- Born: Ireland
- Known for: founded the Irish Decorative Art Association

= Mina Robinson =

Irish artist (1890–1910)

Mina Robinson (fl. 1890 – 1910) was an Irish artist and founder of the Irish Decorative Art Association.

==Life==
Mina Robinson was most likely born in Belfast, though nothing is known about her early life. From the early 1890s Robinson starts holding art classes from her home in Cliftonville, and then from 1894 from the Garfield Chambers. The classes were known as the Belfast school of pokerwork, and from these classed the Irish Decorative Art Association was created by Robinson and Eta Lowry.

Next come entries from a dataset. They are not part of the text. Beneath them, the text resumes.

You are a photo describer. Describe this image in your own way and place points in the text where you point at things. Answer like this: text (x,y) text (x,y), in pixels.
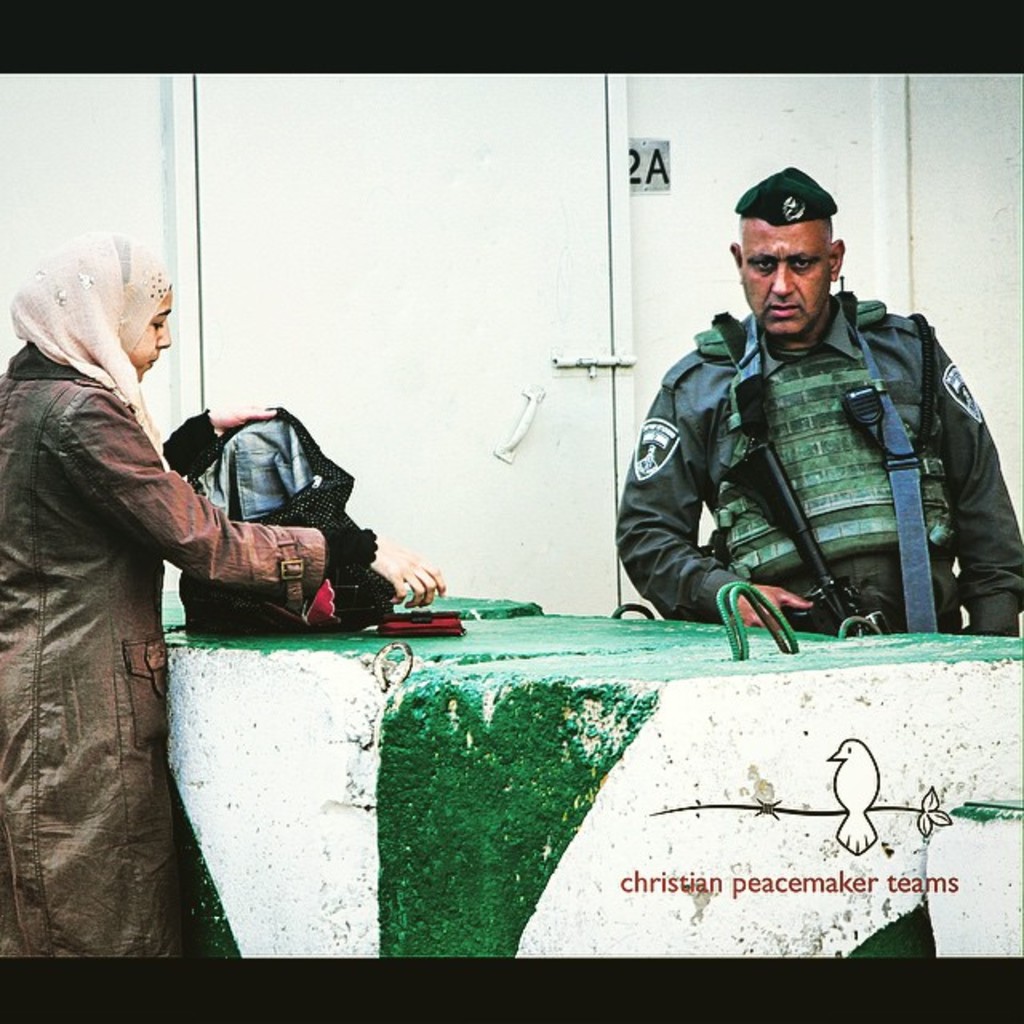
This image consists of two persons (106,622). The woman (131,485) is on the left side (268,558), man (697,494) is on the right side (754,537). There is a door (520,331) in the middle (540,348).
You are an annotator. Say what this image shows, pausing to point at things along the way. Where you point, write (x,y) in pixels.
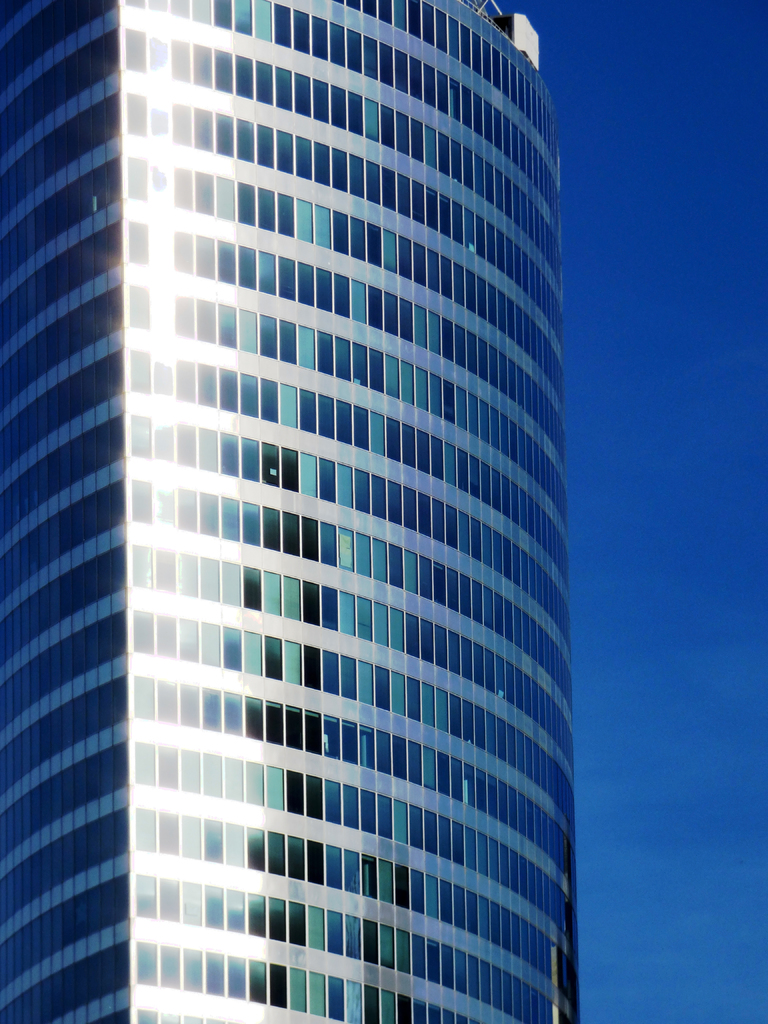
In this image there is a tall building (453,458) with so many windows (334,487) and glasses (303,412). At the top (711,182) there is the sky (711,182).
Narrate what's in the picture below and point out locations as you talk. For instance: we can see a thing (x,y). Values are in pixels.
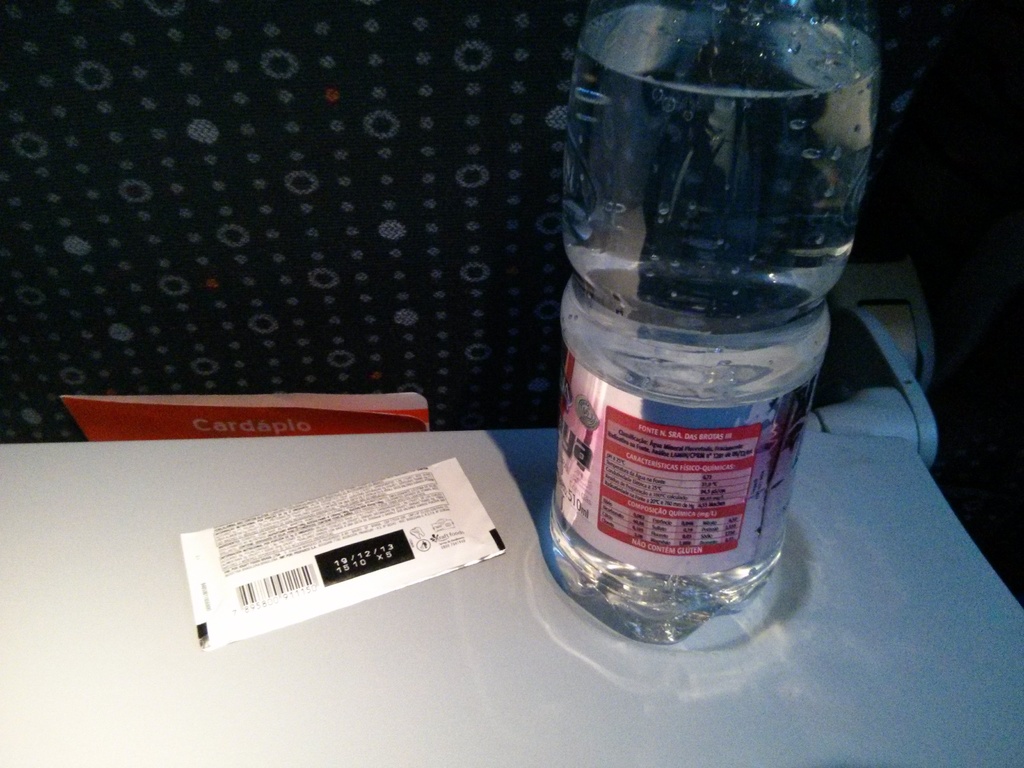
In this picture there is a water bottle (615,533) and a chocolate (273,560) placed on the table (434,675). In the background (374,263) there is a seat (273,212).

==Irish Decorative Art Association==
The original purpose of the Association was to promote their work as well as their fellow artists. In July 1894 the group held their first exhibition at Portrush, which became an annual event. This initial exhibition was praised by the Belfast News Letter. Robinson exhibited pokerwork design and a 17th century style chest, with Lowry exhibiting art needlework. In 1895 at the Belfast Art and Industrial Exhibition, Robinson exhibited a decorated oak settle. It is most likely the same piece that she later exhibits at the Arts and Crafts Society of Ireland exhibition in Dublin in the same year. It has been concluded that a settle which is now in the collections of the Ulster Folk and Transport Museum is probably this piece.

Over time the school's scope broadened, with members showing chairs, panels, mantelpieces, music stands and friezes. In the early years, the pieces showed strong influence from Art Nouveau, but from the 1890s more Celtic patterns appear. Some of pieces from the 1903 show were purchased by the group's patron Lady Londonderry for her estate at Mount Stewart, County Down. The group's success continued, moving from Garfield Chambers to Wellington Place by 1910. After this point, no more is known about Robinson's life.